The expected answer is the set of lines in the data below between the line holding "FONDO DE FISCALIZACIÓN Y RECAUDACIÓN, BEJUCAL" and the line holding "FONDO GENERAL DE PARTICIPACIONES, AMATENANGO DE LA", inclusive, written out exactly.

THE INPUT Start Marker

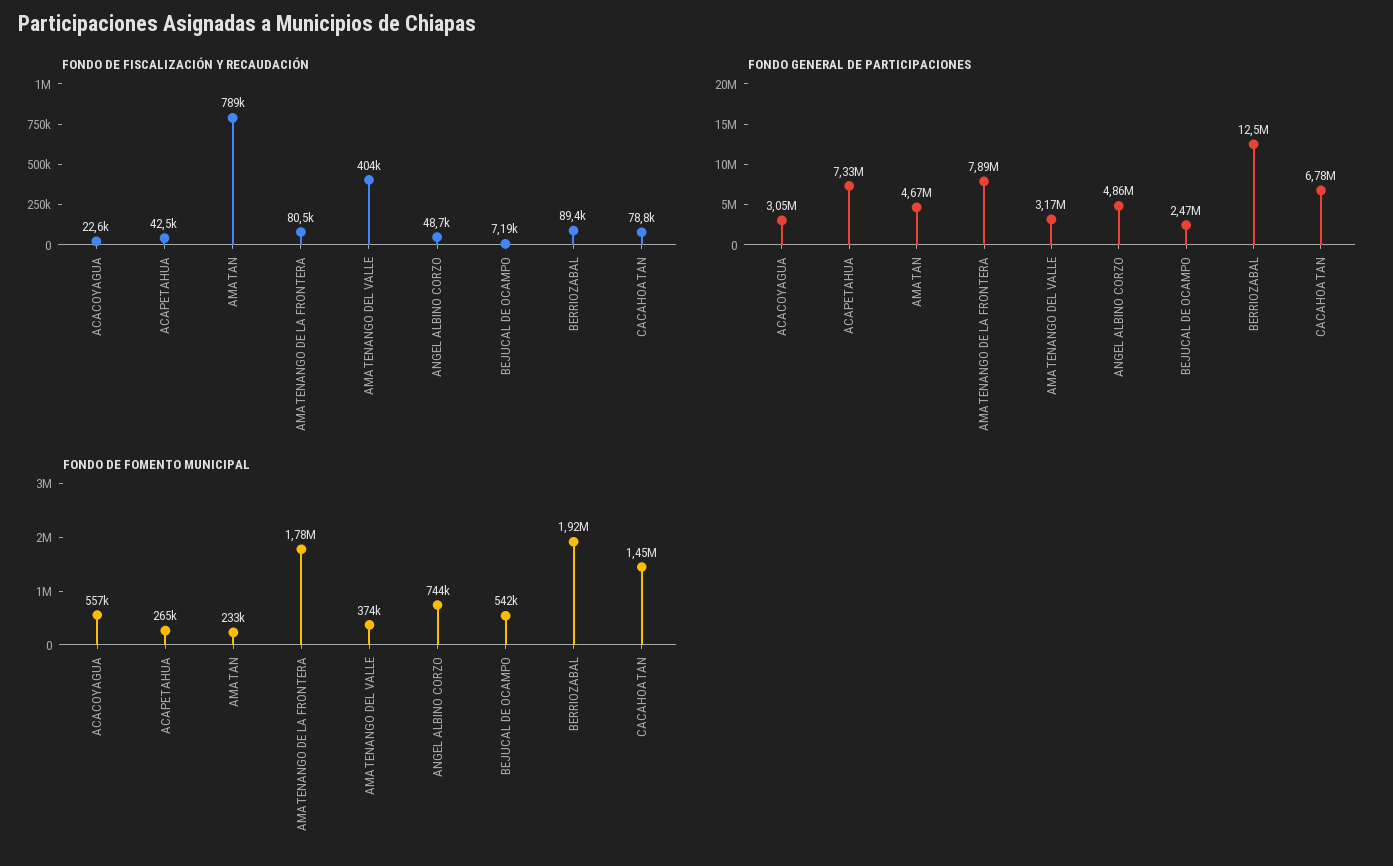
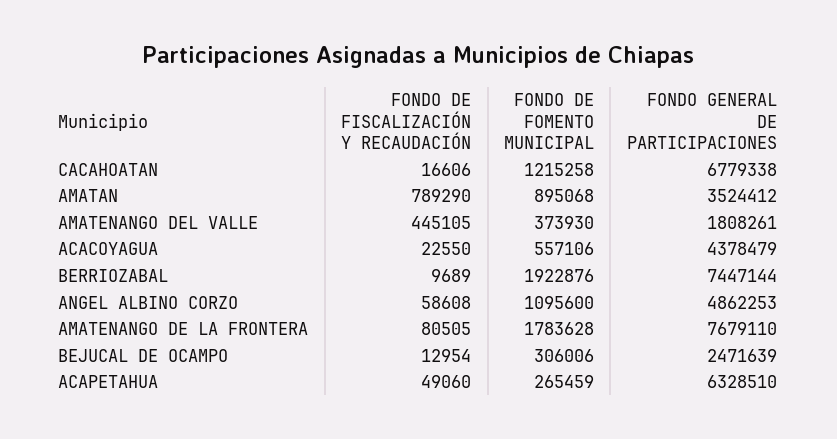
FONDO DE FISCALIZACIÓN Y RECAUDACIÓN, ACAPETAHUA: 42500 -> 49060
FONDO DE FISCALIZACIÓN Y RECAUDACIÓN, AMATENANGO DEL VALLE: 404000 -> 445105
FONDO DE FISCALIZACIÓN Y RECAUDACIÓN, ANGEL ALBINO CORZO: 48700 -> 58608
FONDO DE FISCALIZACIÓN Y RECAUDACIÓN, BEJUCAL DE OCAMPO: 7190 -> 12954
FONDO DE FISCALIZACIÓN Y RECAUDACIÓN, BERRIOZABAL: 89400 -> 9689
FONDO DE FISCALIZACIÓN Y RECAUDACIÓN, CACAHOATAN: 78800 -> 16606
FONDO GENERAL DE PARTICIPACIONES, ACACOYAGUA: 3050000 -> 4378479
FONDO GENERAL DE PARTICIPACIONES, ACAPETAHUA: 7330000 -> 6328510
FONDO GENERAL DE PARTICIPACIONES, AMATAN: 4670000 -> 3524412
FONDO GENERAL DE PARTICIPACIONES, AMATENANGO DE LA FRONTERA: 7890000 -> 7679110
FONDO GENERAL DE PARTICIPACIONES, AMATENANGO DEL VALLE: 3170000 -> 1808261
FONDO GENERAL DE PARTICIPACIONES, BERRIOZABAL: 12500000 -> 7447144
FONDO DE FOMENTO MUNICIPAL, AMATAN: 233000 -> 895068
FONDO DE FOMENTO MUNICIPAL, ANGEL ALBINO CORZO: 744000 -> 1095600
FONDO DE FOMENTO MUNICIPAL, BEJUCAL DE OCAMPO: 542000 -> 306006
FONDO DE FOMENTO MUNICIPAL, CACAHOATAN: 1450000 -> 1215258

THE INPUT End Marker

-- OUTPUT --
FONDO DE FISCALIZACIÓN Y RECAUDACIÓN, BEJUCAL DE OCAMPO: 7190 -> 12954
FONDO DE FISCALIZACIÓN Y RECAUDACIÓN, BERRIOZABAL: 89400 -> 9689
FONDO DE FISCALIZACIÓN Y RECAUDACIÓN, CACAHOATAN: 78800 -> 16606
FONDO GENERAL DE PARTICIPACIONES, ACACOYAGUA: 3050000 -> 4378479
FONDO GENERAL DE PARTICIPACIONES, ACAPETAHUA: 7330000 -> 6328510
FONDO GENERAL DE PARTICIPACIONES, AMATAN: 4670000 -> 3524412
FONDO GENERAL DE PARTICIPACIONES, AMATENANGO DE LA FRONTERA: 7890000 -> 7679110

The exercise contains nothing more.